Parallel Processing Example in R

Question

Firstly, I would like to say that I am new to this topic.

Secondly, although I read a lot about Parallel processing in R, I'm still not confident about it.

I just invented simulation in R. So can someone help me with this invented code to understand Parallel processing ? (I can see how it works)

My code as follows (Large Random numbers)

SimulateFn<-function(B,n){ 
  M1=list()
  for (i in 1:B){
    M1[i]=(n^2)}
  return(M1)}

SimulateFn(100000000,300000)

Could you please help me?

Answer 1

First of all, parallelization is the procedure of dividing a task into sub tasks, which are simultaneously processed by multiple processors or cores and can be independent or share some dependency between them - the latter case needs more planning and attention.

This procedure has some overhead to shedule subtasks - like copying data to each processor.
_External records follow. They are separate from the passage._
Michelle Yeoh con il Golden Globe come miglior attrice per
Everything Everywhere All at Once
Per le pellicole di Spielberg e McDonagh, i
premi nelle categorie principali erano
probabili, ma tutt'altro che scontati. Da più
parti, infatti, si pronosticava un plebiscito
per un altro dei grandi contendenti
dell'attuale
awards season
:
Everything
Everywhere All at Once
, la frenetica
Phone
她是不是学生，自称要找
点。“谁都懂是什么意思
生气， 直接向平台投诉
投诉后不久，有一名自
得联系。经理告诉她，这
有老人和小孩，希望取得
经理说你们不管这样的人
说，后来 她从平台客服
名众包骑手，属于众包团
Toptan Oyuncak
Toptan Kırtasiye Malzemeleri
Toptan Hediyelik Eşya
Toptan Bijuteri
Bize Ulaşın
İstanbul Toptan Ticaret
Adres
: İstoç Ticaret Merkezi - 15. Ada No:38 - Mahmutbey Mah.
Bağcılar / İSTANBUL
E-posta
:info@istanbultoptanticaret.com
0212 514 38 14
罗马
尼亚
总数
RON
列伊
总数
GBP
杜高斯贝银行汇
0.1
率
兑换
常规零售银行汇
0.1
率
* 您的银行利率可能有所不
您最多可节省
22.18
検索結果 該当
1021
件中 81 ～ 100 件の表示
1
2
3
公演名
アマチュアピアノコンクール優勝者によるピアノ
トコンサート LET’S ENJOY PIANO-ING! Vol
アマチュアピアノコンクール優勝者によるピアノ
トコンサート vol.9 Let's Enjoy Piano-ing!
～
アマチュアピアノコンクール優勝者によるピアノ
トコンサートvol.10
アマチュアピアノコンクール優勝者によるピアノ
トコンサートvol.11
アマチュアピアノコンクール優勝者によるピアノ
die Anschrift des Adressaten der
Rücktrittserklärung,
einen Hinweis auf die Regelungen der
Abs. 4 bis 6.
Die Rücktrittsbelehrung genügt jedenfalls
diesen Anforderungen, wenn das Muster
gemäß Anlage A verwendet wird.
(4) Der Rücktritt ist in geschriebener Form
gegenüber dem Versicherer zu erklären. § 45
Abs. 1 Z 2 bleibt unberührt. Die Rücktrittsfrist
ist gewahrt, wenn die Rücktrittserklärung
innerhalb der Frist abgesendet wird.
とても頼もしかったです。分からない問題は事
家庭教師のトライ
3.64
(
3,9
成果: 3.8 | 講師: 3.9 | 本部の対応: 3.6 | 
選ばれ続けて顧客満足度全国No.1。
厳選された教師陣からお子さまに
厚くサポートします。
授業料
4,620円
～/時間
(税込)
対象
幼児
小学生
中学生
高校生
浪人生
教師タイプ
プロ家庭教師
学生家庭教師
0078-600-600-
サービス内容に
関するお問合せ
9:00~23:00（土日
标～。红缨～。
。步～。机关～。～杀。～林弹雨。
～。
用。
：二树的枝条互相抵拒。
That said, parallelization is worthless for fast computations. In your example, the threee main procedures are indexing ( [ ), assignment ( <- ), and a (fast) math operation ( ^ ). The overhead for paralellization may be greater than the time to execute the subtask, so in that case parallelization can result in poorer performance!

---

Despite that, simple parallelization in R is fairly easy. An approach to parallelize your task is provided below, using the doParallel package. Other approachs include using packages as parallel .

library(doParallel)
## choose number of processors/cores
cl <- makeCluster(2)
registerDoParallel(cl)
## register elapsed time to evaluate code snippet
## %dopar% execute code in parallale
B <- 100000; n <- 300000
ptime <- system.time({ 
  M1=list()
  foreach(i=1:B) %dopar% {
      M1[i]=(n^2)
    }
  })
## %do% execute sequentially
stime <- system.time({ 
  M1=list()
  foreach(i=1:B) %do% {
    M1[i]=(n^2)
  }
})

The elapsed times on my computer (2 core) were 59.472 and 44.932, respectively. Clearly, there were no improvement by parallelization: indeed, performance was worse!

---

A better example is shown below, where the main task is much more expensive in terms of computation need:

x <- iris[which(iris[,5] != "setosa"), c(1,5)]
trials <- 10000
ptime <- system.time({
  r <- foreach(icount(trials), .combine=cbind) %dopar% {
    ind <- sample(100, 100, replace=TRUE)
    result1 <- glm(x[ind,2]~x[ind,1], family=binomial(logit))
    coefficients(result1)
    }
  })
stime <- system.time({
  r <- foreach(icount(trials), .combine=cbind) %do% {
    ind <- sample(100, 100, replace=TRUE)
    result1 <- glm(x[ind,2]~x[ind,1], family=binomial(logit))
    coefficients(result1)
  }
})

And elapsed times were 24.709 and 34.502: a gain of 28%.